### DIRECTIONS
Your copy should hold every record exactly and no images.

### LISTED RECORDS
=== Section Start ===

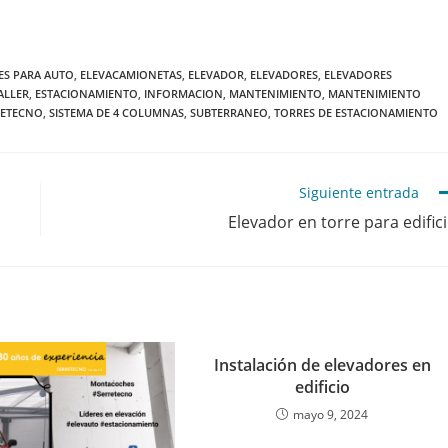
ES PARA AUTO
,
ELEVACAMIONETAS
,
ELEVADOR
,
ELEVADORES
,
ELEVADORES
ALLER
,
ESTACIONAMIENTO
,
INFORMACION
,
MANTENIMIENTO
,
MANTENIMIENTO
RETECNO
,
SISTEMA DE 4 COLUMNAS
,
SUBTERRANEO
,
TORRES DE ESTACIONAMIENTO
Siguiente entrada
Elevador en torre para edific
Instalación de elevadores en
edificio
mayo 9, 2024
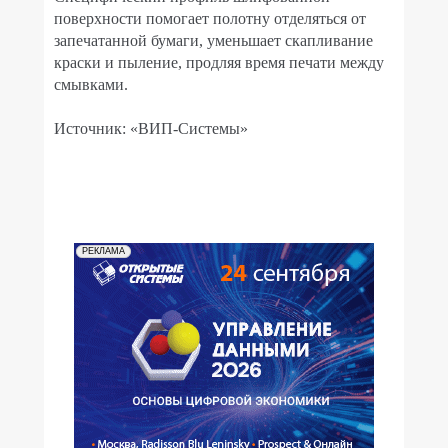
поверхности помогает полотну отделяться от
запечатанной бумаги, уменьшает скапливание
краски и пыление, продляя время печати между
смывками.
Источник: «ВИП-Системы»
РЕКЛАМА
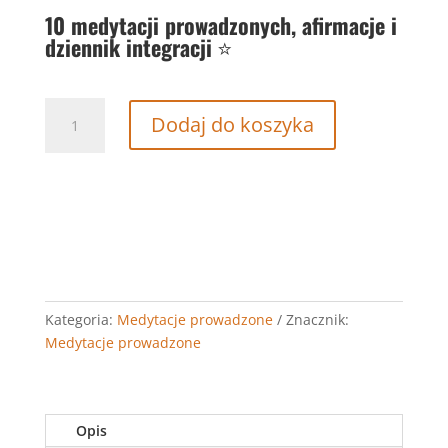
10 medytacji prowadzonych, afirmacje i
dziennik integracji
⭐
ilość
Dodaj do koszyka
Uwalnianie
emocji–
proces
medytacyjny.
Kategoria:
Medytacje prowadzone
Znacznik:
Medytacje prowadzone
Opis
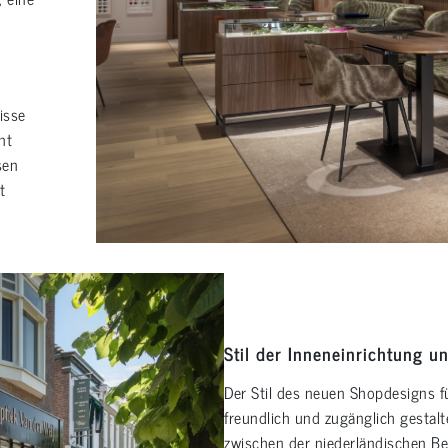
isse
nt
sen
t
Stil der Inneneinrichtung u
Der Stil des neuen Shopdesigns 
freundlich und zugänglich gestal
zwischen der niederländischen Bet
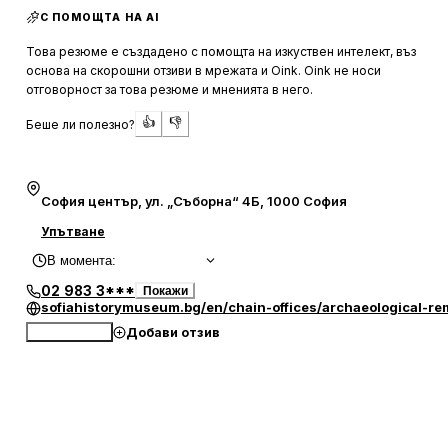
С ПОМОЩТА НА AI
Мястото е особено привлекателно за любителите на
римската история, като предлага информация и на
Това резюме е създадено с помощта на изкуствен интелект, въз
английски език, което го прави достъпно за
основа на скорошни отзиви в мрежата и Oink. Oink не носи
международни туристи.
отговорност за това резюме и мненията в него.
👍
👎
Беше ли полезно?
Въпреки че някои посетители отбелязват нуждата от
по-добра поддръжка, резерватът остава популярна
дестинация благодарение на историческата си
значимост и красивите гледки. Мястото е лесно
София център, ул. „Съборна“ 4Б, 1000 София
достъпно и предлага възможност за спокойна разходка
Упътване
сред древните руини, което го прави идеално за
В момента
:
фотографи и всички, които търсят вдъхновение от
миналото. Входът е на достъпна цена, а персоналът е
02 983 3***
Покажи
приветлив и готов да помогне на посетителите.
sofiahistorymuseum.bg/en/chain-offices/archaeological-r
Добави отзив
Обади се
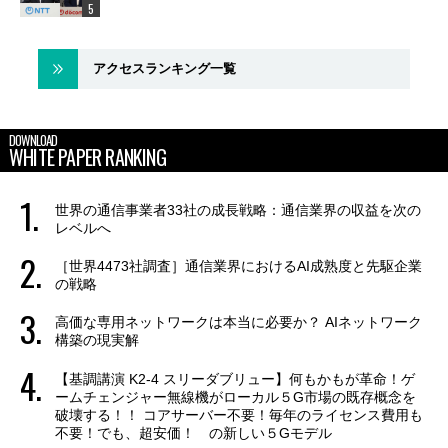
アクセスランキング一覧
DOWNLOAD
WHITE PAPER RANKING
世界の通信事業者33社の成長戦略：通信業界の収益を次の
レベルへ
［世界4473社調査］通信業界におけるAI成熟度と先駆企業
の戦略
高価な専用ネットワークは本当に必要か？ AIネットワーク
構築の現実解
【基調講演 K2-4 スリーダブリュー】何もかもが革命！ゲ
ームチェンジャー無線機がローカル５G市場の既存概念を
破壊する！！ コアサーバー不要！毎年のライセンス費用も
不要！でも、超安価！ の新しい５Gモデル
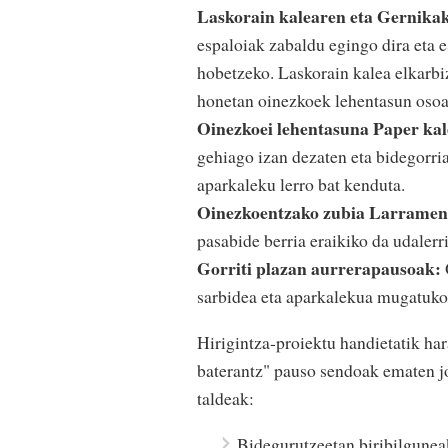
Laskorain kalearen eta Gernikak
espaloiak zabaldu egingo dira eta e
hobetzeko. Laskorain kalea elkarbi
honetan oinezkoek lehentasun osoa
Oinezkoei lehentasuna Paper kal
gehiago izan dezaten eta bidegorria
aparkaleku lerro bat kenduta.
Oinezkoentzako zubia Larramen
pasabide berria eraikiko da udalerr
Gorriti plazan aurrerapausoak:
sarbidea eta aparkalekua mugatuko 
Hirigintza-proiektu handietatik ha
baterantz" pauso sendoak ematen jo
taldeak:
Bidegurutzeetan biribilgunea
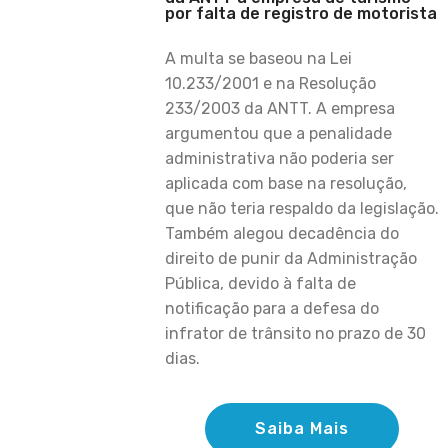
por falta de registro de motorista
A multa se baseou na Lei
10.233/2001 e na Resolução
233/2003 da ANTT. A empresa
argumentou que a penalidade
administrativa não poderia ser
aplicada com base na resolução,
que não teria respaldo da legislação.
Também alegou decadência do
direito de punir da Administração
Pública, devido à falta de
notificação para a defesa do
infrator de trânsito no prazo de 30
dias.
Saiba Mais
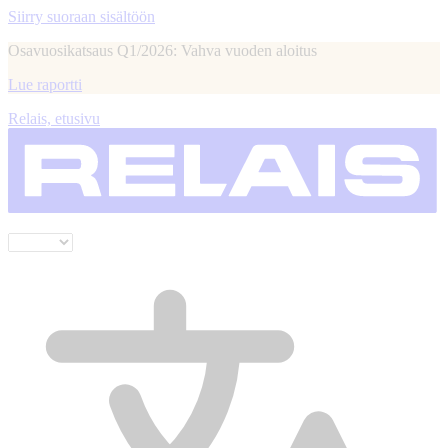
Siirry suoraan sisältöön
Osavuosikatsaus Q1/2026: Vahva vuoden aloitus
Lue raportti
Relais, etusivu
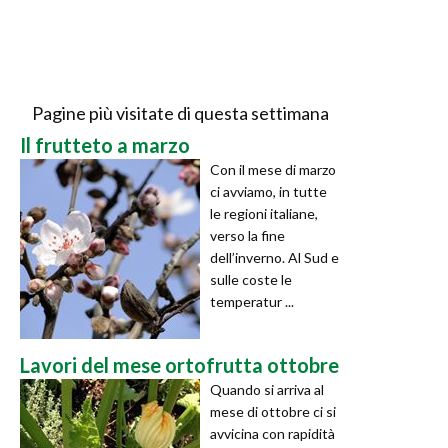
Pagine più visitate di questa settimana
Il frutteto a marzo
Con il mese di marzo
ci avviamo, in tutte
le regioni italiane,
verso la fine
dell’inverno. Al Sud e
sulle coste le
temperatur ...
Lavori del mese ortofrutta ottobre
Quando si arriva al
mese di ottobre ci si
avvicina con rapidità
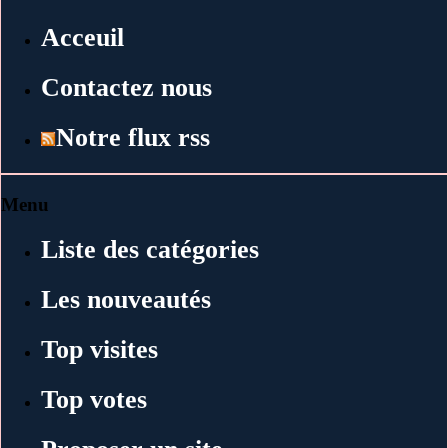
Acceuil
Contactez nous
Notre flux rss
Menu
Liste des catégories
Les nouveautés
Top visites
Top votes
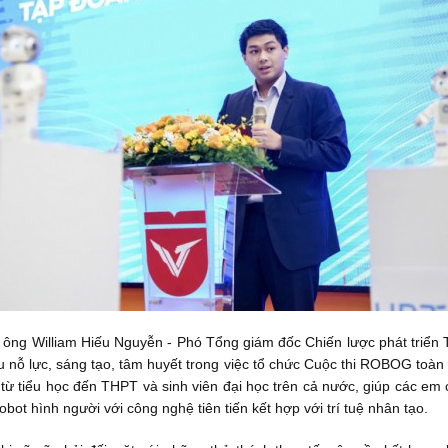
ạo, ông William Hiếu Nguyễn - Phó Tổng giám đốc Chiến lược phát tri
u nỗ lực, sáng tạo, tâm huyết trong việc tổ chức Cuộc thi ROBOG toàn
từ tiểu học đến THPT và sinh viên đại học trên cả nước, giúp các em 
obot hình người với công nghệ tiên tiến kết hợp với trí tuệ nhân tạo.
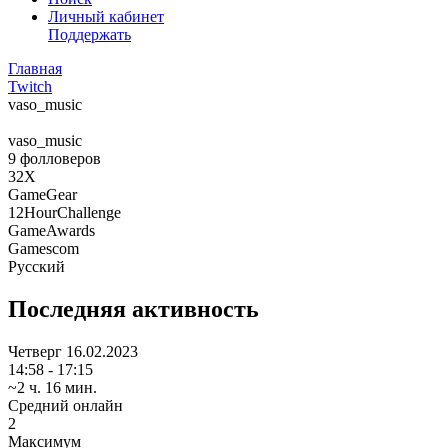
Личный кабинет
Поддержать
Главная
Twitch
vaso_music
vaso_music
9
фолловеров
32X
GameGear
12HourChallenge
GameAwards
Gamescom
Русский
Последняя активность
Четверг
16.02.2023
14:58 - 17:15
~2 ч. 16 мин.
Средний онлайн
2
Максимум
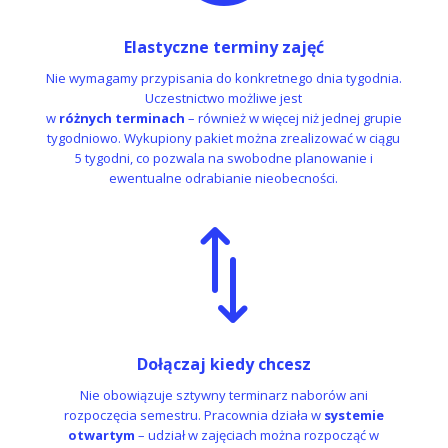
Elastyczne terminy zajęć
Nie wymagamy przypisania do konkretnego dnia tygodnia.
Uczestnictwo możliwe jest
w
różnych terminach
– również w więcej niż jednej grupie
tygodniowo. Wykupiony pakiet można zrealizować w ciągu
5 tygodni, co pozwala na swobodne planowanie i
ewentualne odrabianie nieobecności.
*
Dołączaj kiedy chcesz
Nie obowiązuje sztywny terminarz naborów ani
rozpoczęcia semestru. Pracownia działa w
systemie
otwartym
– udział w zajęciach można rozpocząć w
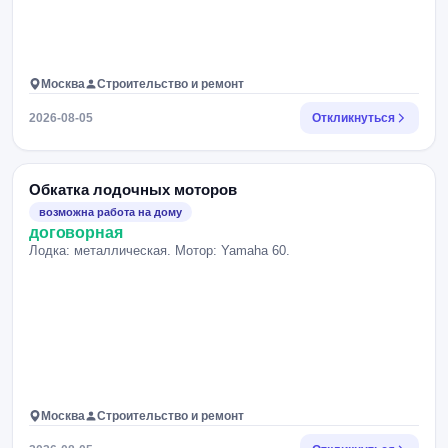
Москва
Строительство и ремонт
2026-08-05
Откликнуться
Обкатка лодочных моторов
возможна работа на дому
договорная
Лодка: металлическая. Мотор: Yamaha 60.
Москва
Строительство и ремонт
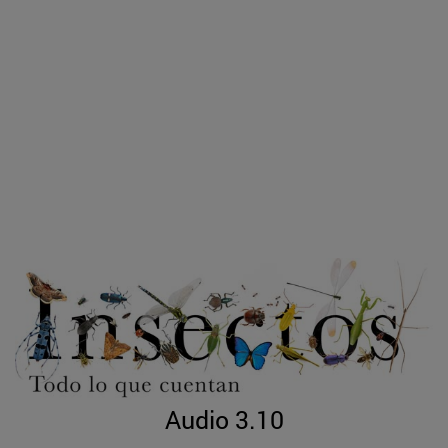
Audio 3.10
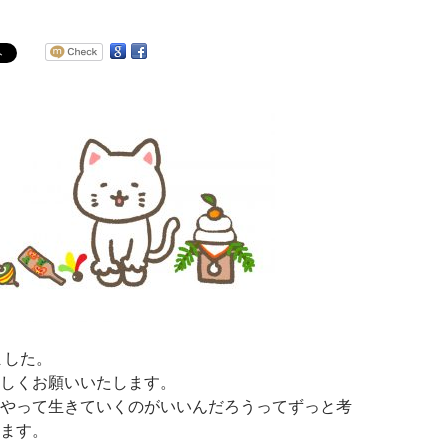
ました。
しくお願いいたします。
やって生きていくのがいいんだろうってずっと考
ます。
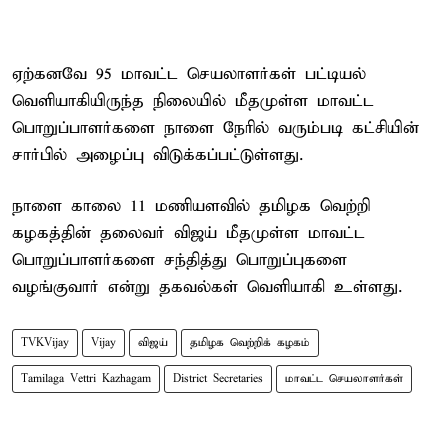
ஏற்கனவே 95 மாவட்ட செயலாளர்கள் பட்டியல்
வெளியாகியிருந்த நிலையில் மீதமுள்ள மாவட்ட
பொறுப்பாளர்களை நாளை நேரில் வரும்படி கட்சியின்
சார்பில் அழைப்பு விடுக்கப்பட்டுள்ளது.
நாளை காலை 11 மணியளவில் தமிழக வெற்றி
கழகத்தின் தலைவர் விஜய் மீதமுள்ள மாவட்ட
பொறுப்பாளர்களை சந்தித்து பொறுப்புகளை
வழங்குவார் என்று தகவல்கள் வெளியாகி உள்ளது.
TVKVijay
Vijay
விஜய்
தமிழக வெற்றிக் கழகம்
Tamilaga Vettri Kazhagam
District Secretaries
மாவட்ட செயலாளர்கள்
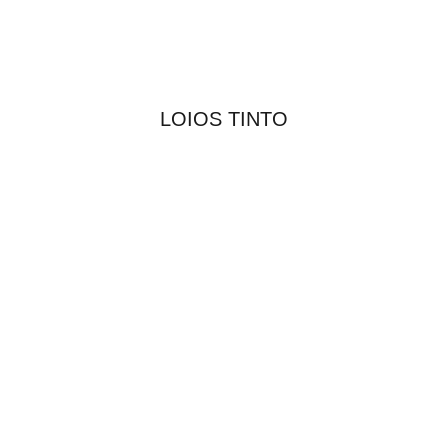
LOIOS TINTO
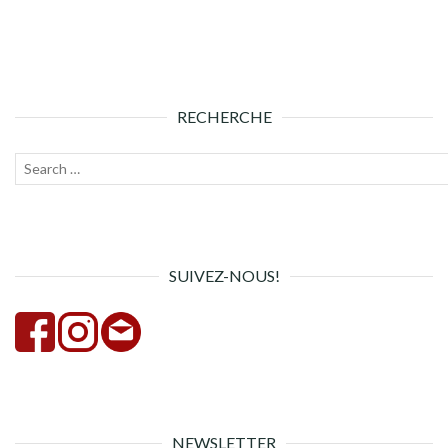
RECHERCHE
Recherche
Lanc
pour :
la
rech
SUIVEZ-NOUS!
NEWSLETTER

=== Section End ===

### EXERCISE SOLUTION
ES PARA AUTO
,
ELEVACAMIONETAS
,
ELEVADOR
,
ELEVADORES
,
ELEVADORES
ALLER
,
ESTACIONAMIENTO
,
INFORMACION
,
MANTENIMIENTO
,
MANTENIMIENTO
RETECNO
,
SISTEMA DE 4 COLUMNAS
,
SUBTERRANEO
,
TORRES DE ESTACIONAMIENTO
Siguiente entrada
Elevador en torre para edific
Instalación de elevadores en
edificio
mayo 9, 2024
поверхности помогает полотну отделяться от
запечатанной бумаги, уменьшает скапливание
краски и пыление, продляя время печати между
смывками.
Источник: «ВИП-Системы»
РЕКЛАМА
10 medytacji prowadzonych, afirmacje i
dziennik integracji
⭐
ilość
Dodaj do koszyka
Uwalnianie
emocji–
proces
medytacyjny.
Kategoria:
Medytacje prowadzone
Znacznik:
Medytacje prowadzone
Opis
isse
nt
sen
t
Stil der Inneneinrichtung u
Der Stil des neuen Shopdesigns 
freundlich und zugänglich gestal
zwischen der niederländischen Bet
С ПОМОЩТА НА AI
Мястото е особено привлекателно за любителите на
римската история, като предлага информация и на
Това резюме е създадено с помощта на изкуствен интелект, въз
английски език, което го прави достъпно за
основа на скорошни отзиви в мрежата и Oink. Oink не носи
международни туристи.
отговорност за това резюме и мненията в него.
👍
👎
Беше ли полезно?
Въпреки че някои посетители отбелязват нуждата от
по-добра поддръжка, резерватът остава популярна
дестинация благодарение на историческата си
значимост и красивите гледки. Мястото е лесно
София център, ул. „Съборна“ 4Б, 1000 София
достъпно и предлага възможност за спокойна разходка
Упътване
сред древните руини, което го прави идеално за
В момента
:
фотографи и всички, които търсят вдъхновение от
миналото. Входът е на достъпна цена, а персоналът е
02 983 3***
Покажи
приветлив и готов да помогне на посетителите.
sofiahistorymuseum.bg/en/chain-offices/archaeological-r
Добави отзив
Обади се
アクセスランキング一覧
DOWNLOAD
WHITE PAPER RANKING
世界の通信事業者33社の成長戦略：通信業界の収益を次の
レベルへ
［世界4473社調査］通信業界におけるAI成熟度と先駆企業
の戦略
高価な専用ネットワークは本当に必要か？ AIネットワーク
構築の現実解
【基調講演 K2-4 スリーダブリュー】何もかもが革命！ゲ
ームチェンジャー無線機がローカル５G市場の既存概念を
破壊する！！ コアサーバー不要！毎年のライセンス費用も
不要！でも、超安価！ の新しい５Gモデル
Laskorain kalearen eta Gernikak
espaloiak zabaldu egingo dira eta e
hobetzeko. Laskorain kalea elkarbi
honetan oinezkoek lehentasun osoa
Oinezkoei lehentasuna Paper kal
gehiago izan dezaten eta bidegorria
aparkaleku lerro bat kenduta.
Oinezkoentzako zubia Larramen
pasabide berria eraikiko da udalerr
Gorriti plazan aurrerapausoak:
sarbidea eta aparkalekua mugatuko 
Hirigintza-proiektu handietatik ha
baterantz" pauso sendoak ematen jo
taldeak:
Bidegurutzeetan biribilgunea
por falta de registro de motorista
A multa se baseou na Lei
10.233/2001 e na Resolução
233/2003 da ANTT. A empresa
argumentou que a penalidade
administrativa não poderia ser
aplicada com base na resolução,
que não teria respaldo da legislação.
Também alegou decadência do
direito de punir da Administração
Pública, devido à falta de
notificação para a defesa do
infrator de trânsito no prazo de 30
dias.
Saiba Mais
Siirry suoraan sisältöön
Osavuosikatsaus Q1/2026: Vahva vuoden aloitus
Lue raportti
Relais, etusivu
Pagine più visitate di questa settimana
Il frutteto a marzo
Con il mese di marzo
ci avviamo, in tutte
le regioni italiane,
verso la fine
dell’inverno. Al Sud e
sulle coste le
temperatur ...
Lavori del mese ortofrutta ottobre
Quando si arriva al
mese di ottobre ci si
avvicina con rapidità
Acceuil
Contactez nous
Notre flux rss
Menu
Liste des catégories
Les nouveautés
Top visites
Top votes
ạo, ông William Hiếu Nguyễn - Phó Tổng giám đốc Chiến lược phát tri
u nỗ lực, sáng tạo, tâm huyết trong việc tổ chức Cuộc thi ROBOG toàn
từ tiểu học đến THPT và sinh viên đại học trên cả nước, giúp các em 
obot hình người với công nghệ tiên tiến kết hợp với trí tuệ nhân tạo.
Личный кабинет
Поддержать
Главная
Twitch
vaso_music
vaso_music
9
фолловеров
32X
GameGear
12HourChallenge
GameAwards
Gamescom
Русский
Последняя активность
Четверг
16.02.2023
14:58 - 17:15
~2 ч. 16 мин.
Средний онлайн
2
Максимум
Elastyczne terminy zajęć
Nie wymagamy przypisania do konkretnego dnia tygodnia.
Uczestnictwo możliwe jest
w
różnych terminach
– również w więcej niż jednej grupie
tygodniowo. Wykupiony pakiet można zrealizować w ciągu
5 tygodni, co pozwala na swobodne planowanie i
ewentualne odrabianie nieobecności.
*
Dołączaj kiedy chcesz
Nie obowiązuje sztywny terminarz naborów ani
rozpoczęcia semestru. Pracownia działa w
systemie
otwartym
– udział w zajęciach można rozpocząć w
Москва
Строительство и ремонт
2026-08-05
Откликнуться
Обкатка лодочных моторов
возможна работа на дому
договорная
Лодка: металлическая. Мотор: Yamaha 60.
Москва
Строительство и ремонт
Audio 3.10
ました。
しくお願いいたします。
やって生きていくのがいいんだろうってずっと考
ます。
ஏற்கனவே 95 மாவட்ட செயலாளர்கள் பட்டியல்
வெளியாகியிருந்த நிலையில் மீதமுள்ள மாவட்ட
பொறுப்பாளர்களை நாளை நேரில் வரும்படி கட்சியின்
சார்பில் அழைப்பு விடுக்கப்பட்டுள்ளது.
நாளை காலை 11 மணியளவில் தமிழக வெற்றி
கழகத்தின் தலைவர் விஜய் மீதமுள்ள மாவட்ட
பொறுப்பாளர்களை சந்தித்து பொறுப்புகளை
வழங்குவார் என்று தகவல்கள் வெளியாகி உள்ளது.
TVKVijay
Vijay
விஜய்
தமிழக வெற்றிக் கழகம்
Tamilaga Vettri Kazhagam
District Secretaries
மாவட்ட செயலாளர்கள்
LOIOS TINTO
RECHERCHE
Recherche
Lanc
pour :
la
rech
SUIVEZ-NOUS!
NEWSLETTER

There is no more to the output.